Vanishing Twin pregnancy
At the Third International Congress on Twin Studies, held in Jerusalem in 1980, prenatal twin loss was discussed and the term 'vanishing twins' was coined to describe it. A vanishing twin pregnancy soon became the accepted medical term to describe a particular situation: when a pregnant woman is scanned by ultrasound, two sacs are seen at the first scan but one sac has "vanished" from view by the next scan and in the end only one baby is born. The term 'vanishing' is an objective description from the perspective of a scan. However, in truth these unborn babies do not vanish they die. A surviving co-twin somehow 'knows' this deep loss, close to their very core.
The enclosed twin is a less commonly discussed phenomenon. A dermoid cyst, a teratoma, or a fetus in fetu can be considered examples of an enclosed twin. In the case of a 'fetus in fetu', it can be clearly seen that the body of a twin is trying to develop. The teratoma isn't too difficult to see as a partially developed twin either. However, we know less about dermoid cysts and how they are related to this topic. There are very few medical references. But people keep sending us their stories .....
A stillborn twin
In it not uncommon for a person to know they are a womb twin because they lost their co-twin at or close to the time of birth. In such a situation, people know for sure they are a womb twin even if was no ultrasound scan (such as before the 1980s). The loss of a co-twin at birth is a profound loss and leaves a powerful perinatal imprint on any surviving co-twin/s.
Of course, a death at birth is always traumatic for parents. We know this very well. And twin pregnancies are also increasingly part of lengthy, stressful and costly fertility treatments, making the anguish doubly painful. Parents can discover early on that they are expecting twins (or more) and get to know each co-twin as a distinct being. After a loss at birth, the realities of caring for one surviving co-twin can make it hard for the parents to go through a normal grief process in a healthy way, together. This is, of course, especially true if one or both parents happens to be a womb twin too!
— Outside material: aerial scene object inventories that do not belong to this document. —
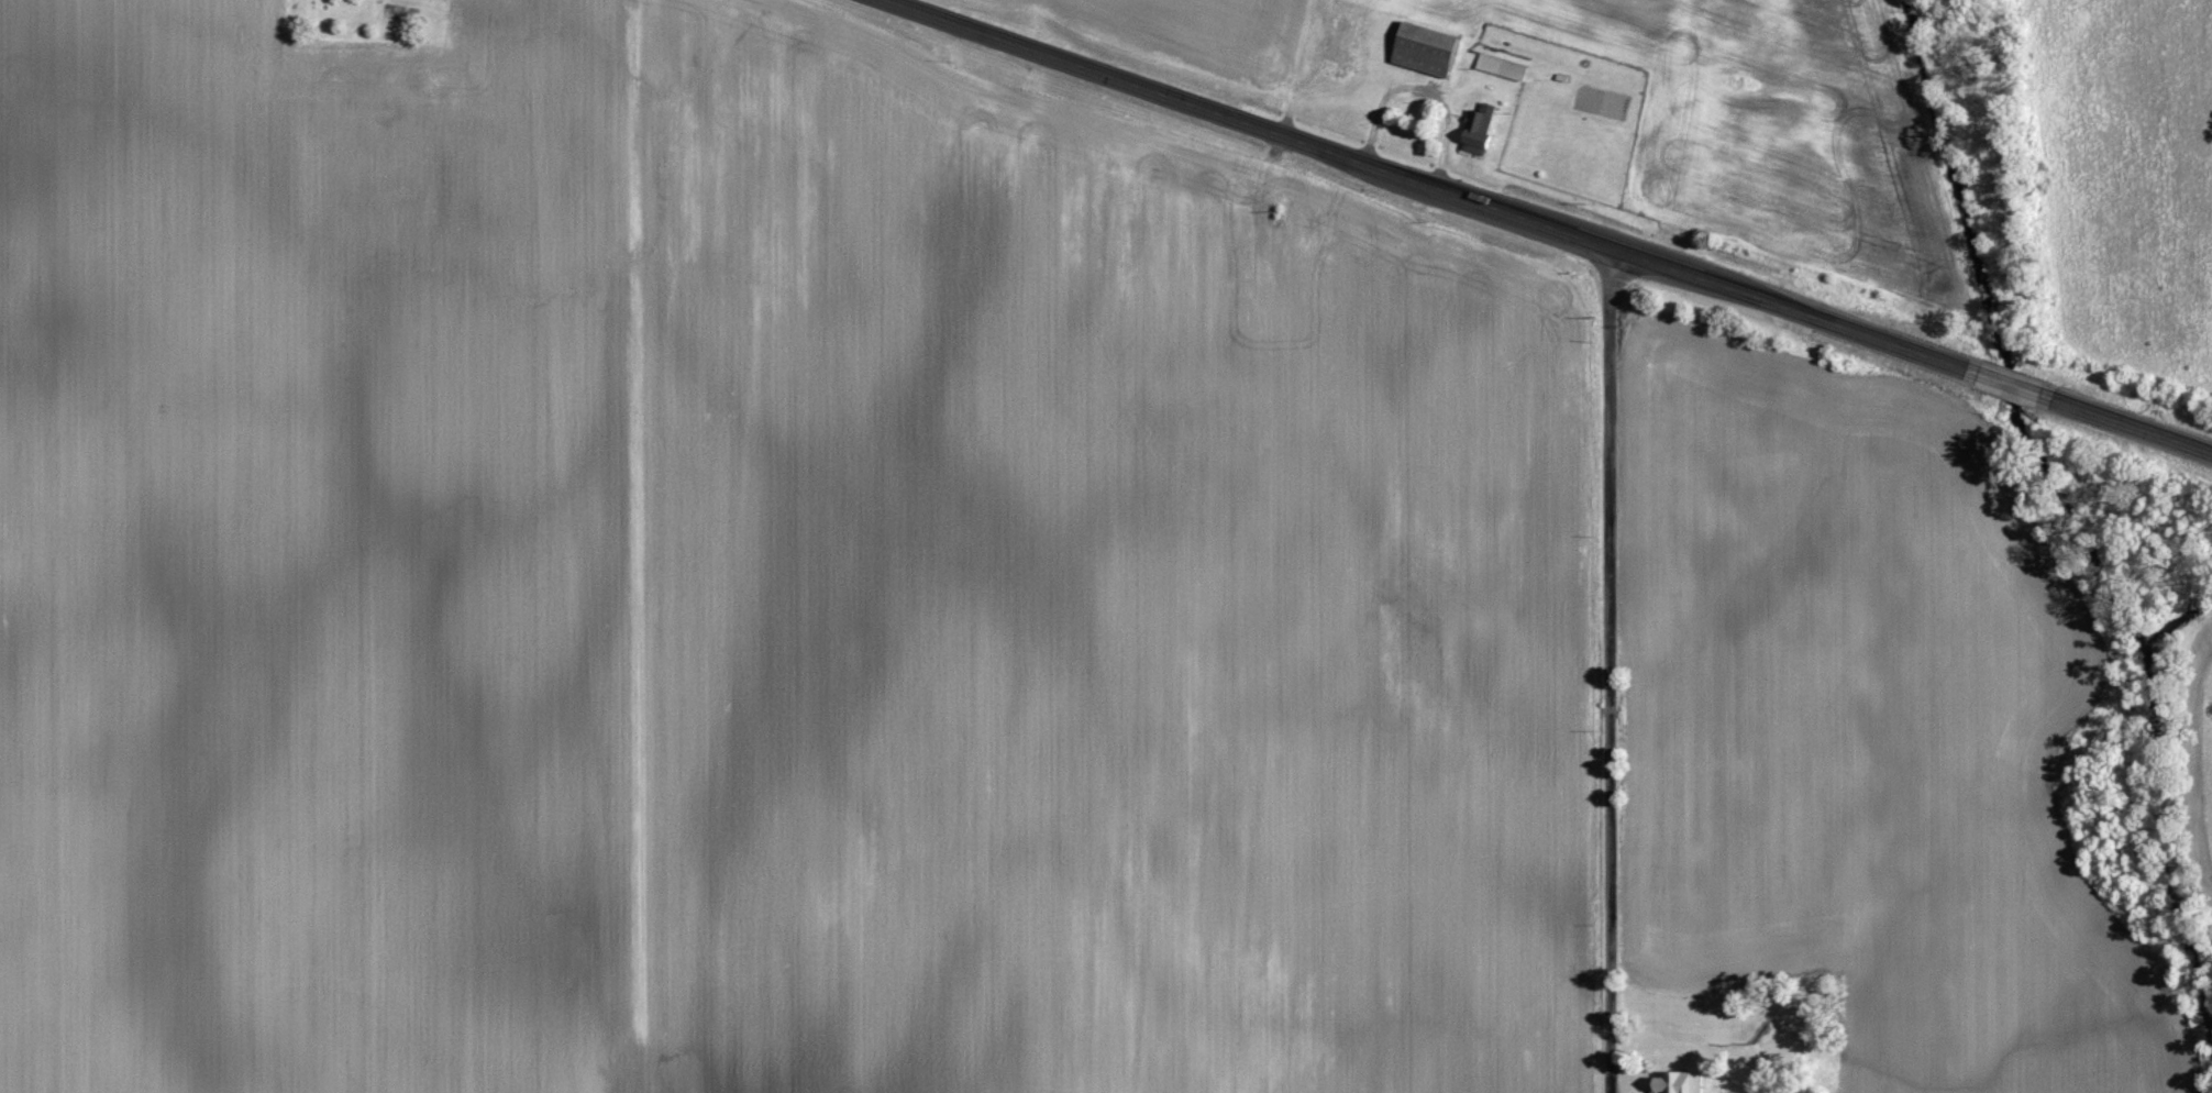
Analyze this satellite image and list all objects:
building: (1430, 49)
building: (1505, 66)
building: (1483, 129)
road: (1432, 184)
road: (2009, 383)
road: (2126, 422)
road: (1610, 670)
building: (1683, 1083)

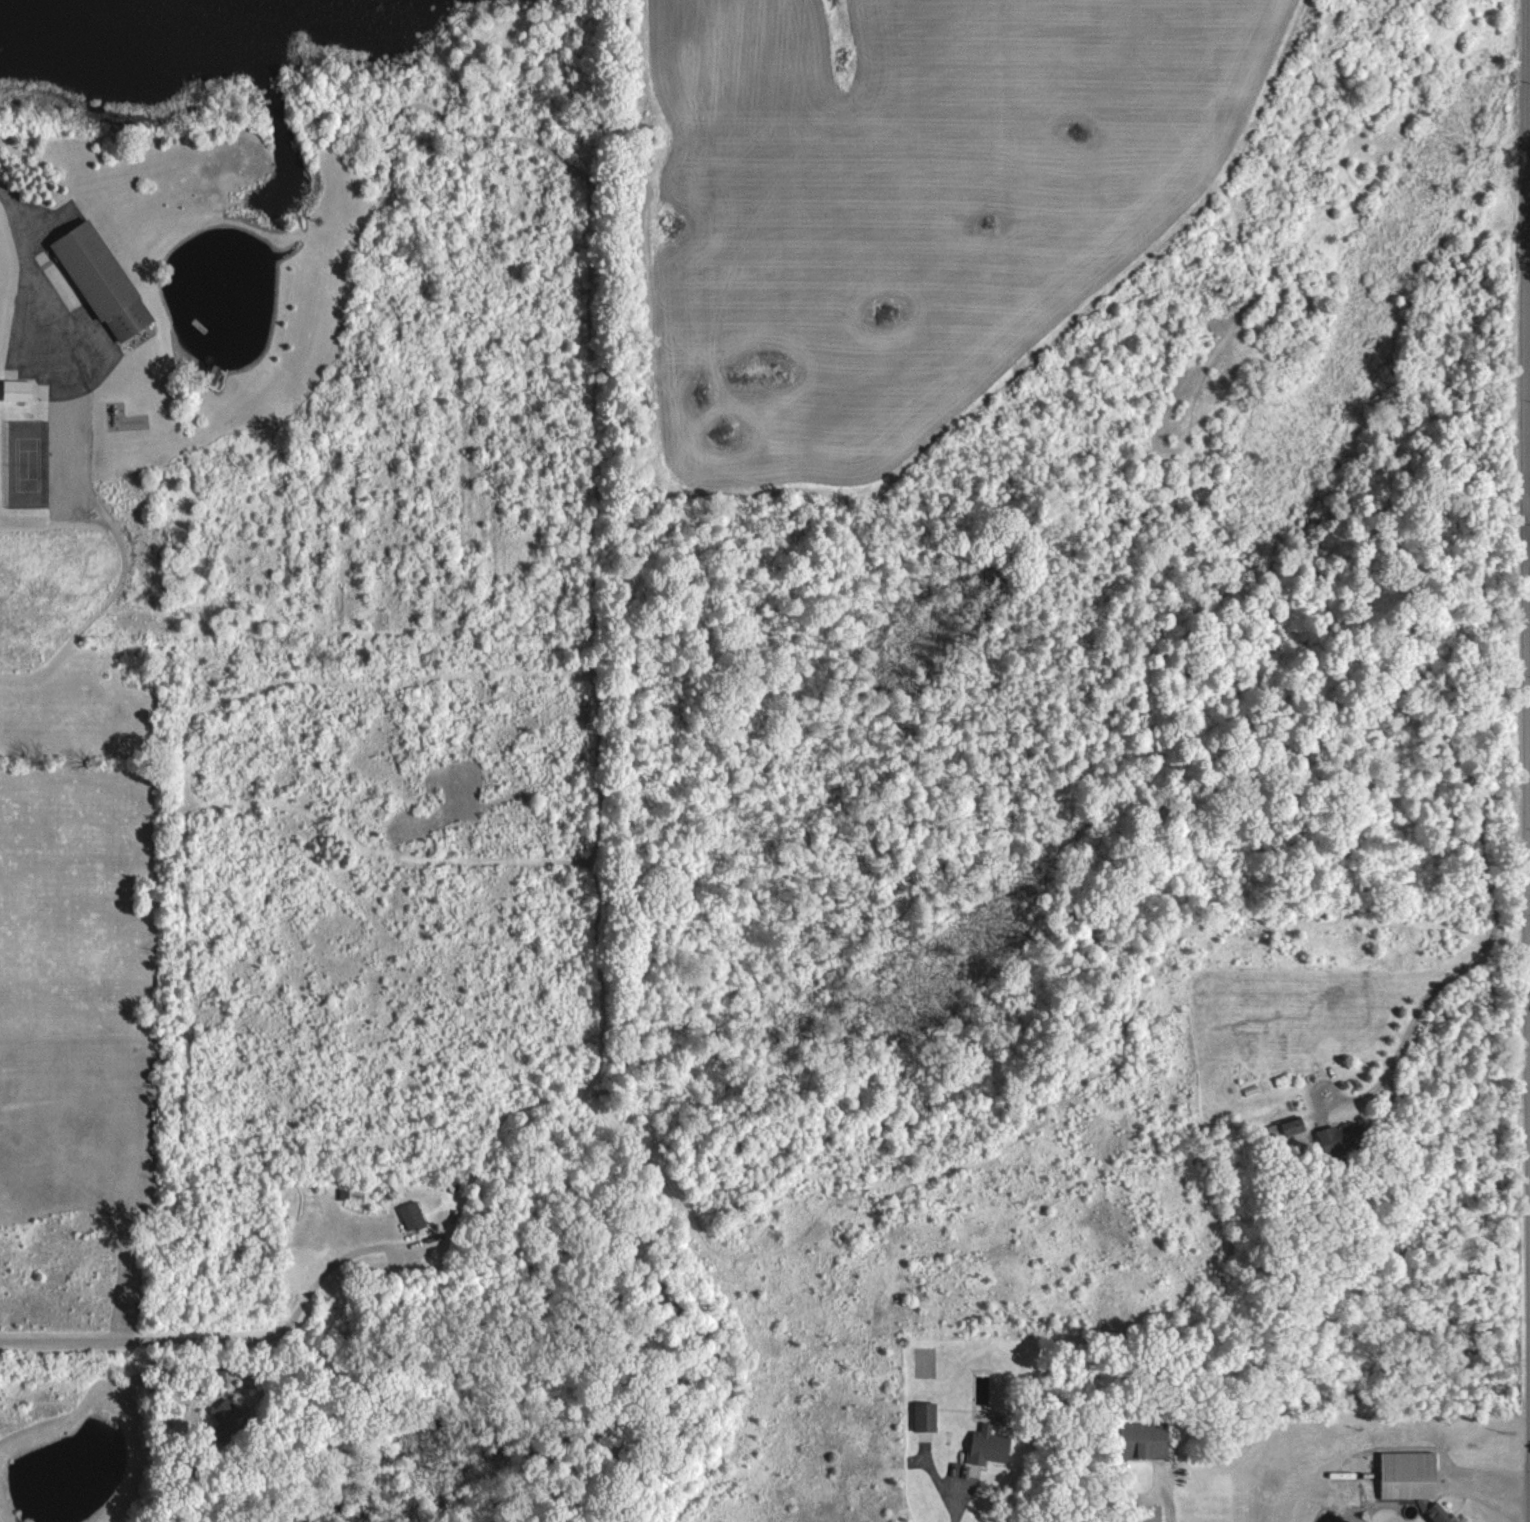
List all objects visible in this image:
road: (1529, 88)
road: (27, 247)
building: (104, 281)
building: (17, 389)
building: (1297, 1126)
building: (1343, 1140)
building: (412, 1216)
road: (216, 1338)
building: (924, 1416)
building: (1149, 1438)
building: (988, 1448)
building: (1409, 1475)
road: (1166, 1502)
building: (1439, 1514)

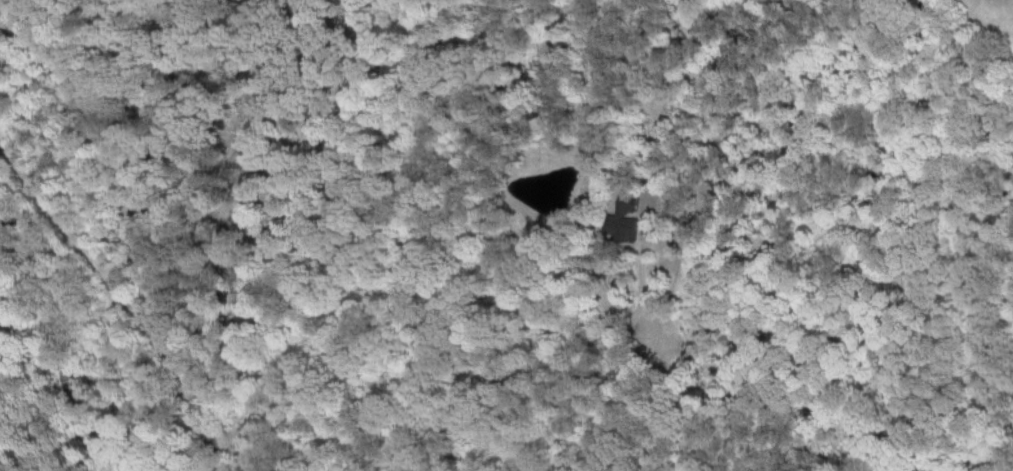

The story of the prenatal loss of one of more co-twins is fascinating. It has personal, relational, intergenerational and societal implications we all need to take seriously.
A twin pregnancy of about 10 weeks. The lower sac contains a live fetus but the fetus in the upper sac has died. The sense of Something or Someone being there for a while but now
gone missing, will remain
somewhere in the back of the mind of the sole survivor - the womb twin survivor.